Start with the OWASP LLM Top 10 hub to see each risk mapped to defensive tooling. For the two risks most tied to agents, read prompt injection explained and excessive agency explained. To understand how a hijacked agent leaks data, see data exfiltration risks for AI agents.

This article is maintained against primary sources: the OWASP LLM Top 10 from the OWASP GenAI Security Project, and the NIST AI Risk Management Framework.

Frequently asked questions

What is LLM security?

LLM security is the discipline of protecting applications built on large language models from attack, abuse, and unintended behaviour. It spans the model, the prompts, the data pipeline, the surrounding application, and any tools an agent can call, covering the full path from user input to model output to downstream action.

What are the main LLM security risks?

The main LLM security risks are catalogued in the OWASP LLM Top 10: prompt injection, sensitive information disclosure, supply chain weaknesses, data and model poisoning, improper output handling, excessive agency, system prompt leakage, vector and embedding weaknesses, misinformation, and unbounded consumption.

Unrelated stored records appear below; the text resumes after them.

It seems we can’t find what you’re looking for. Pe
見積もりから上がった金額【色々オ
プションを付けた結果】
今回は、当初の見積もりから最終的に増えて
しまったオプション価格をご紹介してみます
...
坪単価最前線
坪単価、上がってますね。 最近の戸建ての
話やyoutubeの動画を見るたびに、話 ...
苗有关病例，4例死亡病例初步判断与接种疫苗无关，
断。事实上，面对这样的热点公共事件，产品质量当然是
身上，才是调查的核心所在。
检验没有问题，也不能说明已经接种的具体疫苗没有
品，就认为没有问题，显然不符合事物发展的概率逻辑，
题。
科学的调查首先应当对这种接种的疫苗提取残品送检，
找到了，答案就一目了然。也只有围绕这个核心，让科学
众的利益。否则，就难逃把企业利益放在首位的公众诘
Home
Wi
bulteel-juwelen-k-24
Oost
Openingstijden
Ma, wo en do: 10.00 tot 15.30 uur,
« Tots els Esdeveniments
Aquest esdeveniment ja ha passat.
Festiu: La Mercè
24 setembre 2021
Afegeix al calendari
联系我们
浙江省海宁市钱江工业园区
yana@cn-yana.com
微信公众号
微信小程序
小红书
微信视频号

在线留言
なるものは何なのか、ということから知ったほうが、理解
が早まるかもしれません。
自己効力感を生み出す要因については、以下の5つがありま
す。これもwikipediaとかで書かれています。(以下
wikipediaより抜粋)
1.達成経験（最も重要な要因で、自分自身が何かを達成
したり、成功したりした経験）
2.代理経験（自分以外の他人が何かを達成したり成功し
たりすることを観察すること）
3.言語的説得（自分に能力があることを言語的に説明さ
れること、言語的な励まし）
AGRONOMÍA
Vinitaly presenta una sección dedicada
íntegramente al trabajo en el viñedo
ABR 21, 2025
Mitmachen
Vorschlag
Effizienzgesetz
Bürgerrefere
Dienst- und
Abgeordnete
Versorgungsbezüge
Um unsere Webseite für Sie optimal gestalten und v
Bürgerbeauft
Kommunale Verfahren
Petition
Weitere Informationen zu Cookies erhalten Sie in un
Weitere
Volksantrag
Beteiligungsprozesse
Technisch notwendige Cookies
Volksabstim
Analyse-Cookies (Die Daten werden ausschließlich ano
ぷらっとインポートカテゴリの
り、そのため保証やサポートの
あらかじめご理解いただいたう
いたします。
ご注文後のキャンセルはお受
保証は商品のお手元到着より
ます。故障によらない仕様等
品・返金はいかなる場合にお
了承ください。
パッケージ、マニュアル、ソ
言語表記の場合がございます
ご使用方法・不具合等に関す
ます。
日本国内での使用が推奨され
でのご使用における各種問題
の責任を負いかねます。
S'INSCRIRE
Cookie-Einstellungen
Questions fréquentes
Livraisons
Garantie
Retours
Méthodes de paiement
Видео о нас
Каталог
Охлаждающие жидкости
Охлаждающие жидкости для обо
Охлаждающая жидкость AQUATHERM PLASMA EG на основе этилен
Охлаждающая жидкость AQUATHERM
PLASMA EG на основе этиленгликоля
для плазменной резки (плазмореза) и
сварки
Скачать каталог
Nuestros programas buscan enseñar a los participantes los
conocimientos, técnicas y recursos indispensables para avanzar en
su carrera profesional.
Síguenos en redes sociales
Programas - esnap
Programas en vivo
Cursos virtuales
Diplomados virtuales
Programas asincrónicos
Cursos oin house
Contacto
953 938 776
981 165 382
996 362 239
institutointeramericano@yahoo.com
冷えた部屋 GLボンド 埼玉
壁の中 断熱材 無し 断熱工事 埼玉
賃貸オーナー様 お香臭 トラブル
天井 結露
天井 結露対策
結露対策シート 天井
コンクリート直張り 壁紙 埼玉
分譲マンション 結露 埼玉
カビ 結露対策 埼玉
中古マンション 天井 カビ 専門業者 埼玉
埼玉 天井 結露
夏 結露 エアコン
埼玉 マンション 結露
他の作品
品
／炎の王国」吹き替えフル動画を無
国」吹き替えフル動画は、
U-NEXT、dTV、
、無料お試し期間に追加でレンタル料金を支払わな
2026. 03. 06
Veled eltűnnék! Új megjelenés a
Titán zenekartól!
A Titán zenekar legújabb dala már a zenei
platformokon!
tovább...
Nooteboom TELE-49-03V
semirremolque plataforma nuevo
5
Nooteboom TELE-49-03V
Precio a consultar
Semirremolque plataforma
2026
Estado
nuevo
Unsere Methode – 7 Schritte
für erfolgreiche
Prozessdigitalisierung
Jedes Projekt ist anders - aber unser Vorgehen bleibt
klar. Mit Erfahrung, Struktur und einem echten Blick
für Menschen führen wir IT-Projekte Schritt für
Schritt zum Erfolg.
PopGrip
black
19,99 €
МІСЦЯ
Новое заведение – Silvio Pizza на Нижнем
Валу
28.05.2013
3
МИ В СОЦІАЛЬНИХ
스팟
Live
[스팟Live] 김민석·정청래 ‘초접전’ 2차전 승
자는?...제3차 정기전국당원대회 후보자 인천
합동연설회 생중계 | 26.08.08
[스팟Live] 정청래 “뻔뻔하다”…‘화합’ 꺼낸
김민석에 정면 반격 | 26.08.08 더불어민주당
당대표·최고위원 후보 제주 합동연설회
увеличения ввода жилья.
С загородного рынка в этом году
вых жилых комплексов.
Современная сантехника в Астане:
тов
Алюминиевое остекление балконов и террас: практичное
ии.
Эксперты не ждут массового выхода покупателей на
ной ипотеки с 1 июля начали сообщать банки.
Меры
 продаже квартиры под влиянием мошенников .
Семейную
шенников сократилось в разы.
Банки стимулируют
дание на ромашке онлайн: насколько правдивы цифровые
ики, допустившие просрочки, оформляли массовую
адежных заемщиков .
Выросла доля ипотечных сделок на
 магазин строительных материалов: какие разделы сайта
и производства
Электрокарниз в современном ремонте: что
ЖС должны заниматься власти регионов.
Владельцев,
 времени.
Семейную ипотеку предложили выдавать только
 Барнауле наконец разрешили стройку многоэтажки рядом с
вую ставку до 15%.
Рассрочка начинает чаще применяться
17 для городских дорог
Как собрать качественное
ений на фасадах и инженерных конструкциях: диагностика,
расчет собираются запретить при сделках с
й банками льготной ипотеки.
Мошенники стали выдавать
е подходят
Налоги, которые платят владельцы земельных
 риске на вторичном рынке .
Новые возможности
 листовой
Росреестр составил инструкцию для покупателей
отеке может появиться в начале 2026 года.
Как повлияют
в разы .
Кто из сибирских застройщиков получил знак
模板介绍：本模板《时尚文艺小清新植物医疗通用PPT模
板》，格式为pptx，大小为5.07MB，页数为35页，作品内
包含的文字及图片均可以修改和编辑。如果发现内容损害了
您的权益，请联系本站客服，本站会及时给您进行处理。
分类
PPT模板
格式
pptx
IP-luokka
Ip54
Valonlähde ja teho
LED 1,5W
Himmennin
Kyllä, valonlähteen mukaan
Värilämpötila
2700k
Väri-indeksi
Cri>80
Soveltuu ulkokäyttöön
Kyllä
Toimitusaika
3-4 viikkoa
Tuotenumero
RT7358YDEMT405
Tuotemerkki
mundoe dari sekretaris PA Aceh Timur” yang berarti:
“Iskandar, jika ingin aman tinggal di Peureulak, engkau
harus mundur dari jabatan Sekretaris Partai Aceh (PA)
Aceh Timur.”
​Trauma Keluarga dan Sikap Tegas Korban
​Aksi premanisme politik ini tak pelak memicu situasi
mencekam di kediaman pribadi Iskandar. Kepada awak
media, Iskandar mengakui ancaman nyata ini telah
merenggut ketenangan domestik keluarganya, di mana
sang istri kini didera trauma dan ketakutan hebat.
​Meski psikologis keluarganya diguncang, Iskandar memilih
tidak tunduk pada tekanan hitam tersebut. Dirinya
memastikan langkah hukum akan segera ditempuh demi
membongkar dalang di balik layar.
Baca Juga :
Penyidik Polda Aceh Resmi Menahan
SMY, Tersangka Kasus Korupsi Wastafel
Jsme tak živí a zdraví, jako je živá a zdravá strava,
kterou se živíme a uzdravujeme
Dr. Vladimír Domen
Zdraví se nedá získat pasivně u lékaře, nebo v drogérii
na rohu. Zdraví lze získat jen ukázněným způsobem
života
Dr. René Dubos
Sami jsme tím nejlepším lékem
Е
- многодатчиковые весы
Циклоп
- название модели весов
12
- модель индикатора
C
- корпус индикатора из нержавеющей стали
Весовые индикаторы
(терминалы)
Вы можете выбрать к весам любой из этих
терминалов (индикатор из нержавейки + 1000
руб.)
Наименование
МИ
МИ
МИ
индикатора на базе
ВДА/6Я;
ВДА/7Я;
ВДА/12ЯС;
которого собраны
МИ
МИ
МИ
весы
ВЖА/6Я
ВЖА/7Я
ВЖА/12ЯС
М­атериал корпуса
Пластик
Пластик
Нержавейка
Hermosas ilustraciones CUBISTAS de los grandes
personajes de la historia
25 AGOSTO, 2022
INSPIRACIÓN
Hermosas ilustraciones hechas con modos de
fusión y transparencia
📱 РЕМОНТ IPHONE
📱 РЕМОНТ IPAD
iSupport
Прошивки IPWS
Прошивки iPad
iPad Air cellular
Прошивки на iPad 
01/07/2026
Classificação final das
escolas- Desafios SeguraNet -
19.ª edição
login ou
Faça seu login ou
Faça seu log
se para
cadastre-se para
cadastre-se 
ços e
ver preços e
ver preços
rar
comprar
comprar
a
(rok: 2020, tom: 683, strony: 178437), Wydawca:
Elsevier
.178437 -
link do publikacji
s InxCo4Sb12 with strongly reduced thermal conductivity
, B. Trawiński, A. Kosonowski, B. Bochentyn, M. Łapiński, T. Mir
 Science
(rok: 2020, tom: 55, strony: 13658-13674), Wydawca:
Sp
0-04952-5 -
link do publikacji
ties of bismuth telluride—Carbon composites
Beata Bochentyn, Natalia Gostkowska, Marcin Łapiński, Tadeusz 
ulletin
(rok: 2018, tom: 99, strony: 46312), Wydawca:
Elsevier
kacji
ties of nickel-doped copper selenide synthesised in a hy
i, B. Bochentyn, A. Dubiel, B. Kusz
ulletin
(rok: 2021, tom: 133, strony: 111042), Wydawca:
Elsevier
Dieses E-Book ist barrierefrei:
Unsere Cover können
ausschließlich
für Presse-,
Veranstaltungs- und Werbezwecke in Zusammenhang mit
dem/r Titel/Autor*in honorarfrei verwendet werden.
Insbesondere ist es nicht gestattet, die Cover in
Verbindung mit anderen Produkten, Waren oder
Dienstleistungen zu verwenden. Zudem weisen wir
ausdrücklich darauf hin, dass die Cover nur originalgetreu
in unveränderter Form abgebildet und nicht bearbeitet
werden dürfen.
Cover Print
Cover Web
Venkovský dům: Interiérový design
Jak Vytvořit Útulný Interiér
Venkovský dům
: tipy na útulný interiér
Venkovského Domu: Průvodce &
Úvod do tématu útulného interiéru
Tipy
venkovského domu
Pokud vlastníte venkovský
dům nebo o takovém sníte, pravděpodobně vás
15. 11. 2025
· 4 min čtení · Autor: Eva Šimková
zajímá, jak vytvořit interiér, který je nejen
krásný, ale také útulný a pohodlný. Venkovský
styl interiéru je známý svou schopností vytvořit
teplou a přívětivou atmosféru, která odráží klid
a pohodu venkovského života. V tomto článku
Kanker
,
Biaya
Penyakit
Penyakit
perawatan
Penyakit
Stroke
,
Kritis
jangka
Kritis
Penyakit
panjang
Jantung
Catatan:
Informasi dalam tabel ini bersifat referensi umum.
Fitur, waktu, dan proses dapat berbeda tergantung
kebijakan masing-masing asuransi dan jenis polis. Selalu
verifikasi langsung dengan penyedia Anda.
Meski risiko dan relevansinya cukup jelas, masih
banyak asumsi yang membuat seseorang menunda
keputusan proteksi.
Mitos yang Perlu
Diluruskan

What is the OWASP LLM Top 10?

Per the OWASP GenAI Security Project, the OWASP LLM Top 10 is a prioritised list of the ten most critical security risks in applications that use large language models. Each entry, identified LLM01 to LLM10, carries a definition, example attacks, and recommended mitigations.

Is prompt injection the biggest LLM security risk?

Prompt injection, listed as LLM01 in the OWASP LLM Top 10, is the top-ranked risk and is widely treated as the foundational LLM threat because untrusted text can override instructions. For autonomous agents it pairs dangerously with excessive agency and improper output handling.

How do I reduce LLM security risks for an AI agent?

Scope every tool to least privilege, validate and sanitise model output before it is acted on, separate trusted instructions from untrusted data, and add human approval for high-impact actions. These controls directly counter the highest-priority agent risks of prompt injection, improper output handling, and excessive agency.